浅葱色の約束。─番外編─
どうしよう、ここで本名を言ってしまえば色んな意味で困惑させてしまう。
だって私は男として生きていた。
女だと見破られてしまったのは沖田さんと朔太郎だけの……はず。
「わ、私は…時折 梓の……姉の、茜です」
「…よく似ているな。それなら梓のことも幾分か知ってはいるのか」
「は、はい…。江戸で元気に暮らしてるそうです」
やっぱりどこかに罪悪感はあった。
そして「茜」と、母の名を使ってしまった…。
「───…そうか。よかった」
斎藤さんはホッとしたように笑った。
新撰組に居たとき、そこまで個人的に接点は無かった。
いつも寡黙で冷静で静かな人というイメージで、沖田さんのように私に話しかけてくれる人でもなくて。

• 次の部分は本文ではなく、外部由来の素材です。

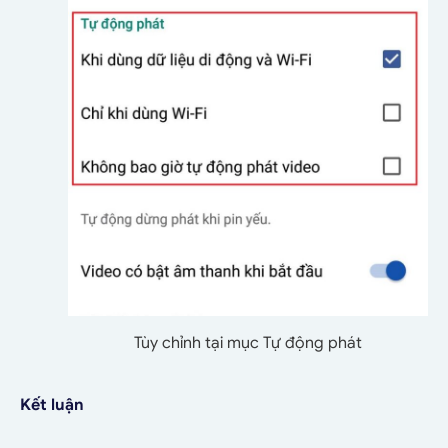
Tùy chỉnh tại mục Tự động phát
Kết luận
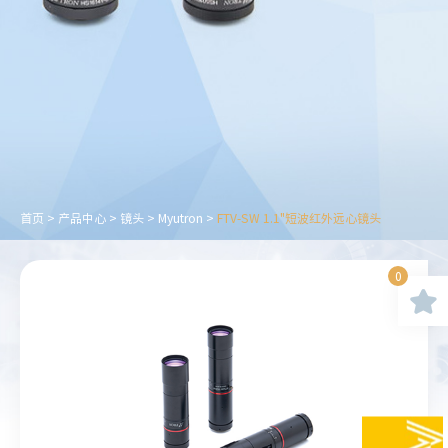
首页
>
产品中心
>
镜头
>
Myutron
>
FTV-SW 1.1"短波红外远心镜头
0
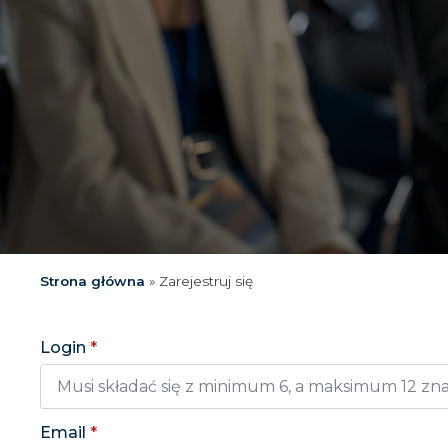
Strona główna
»
Zarejestruj się
Login
*
Email
*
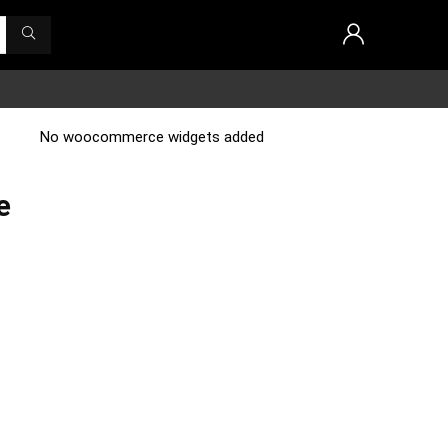
No woocommerce widgets added
e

それでも分からないことがあれば静かに答えてくれるような、そんな人。
「おい、お前……斎藤か…?」
「副長…!!」
「斎藤じゃねえか!なんだ、来るなら文くらい寄越せってんだよ」
玄関から顔を出した土方さんは、すぐに気がついて駆け寄ってくる。
それから斎藤さんを部屋に上げるまで時間は取らなかった。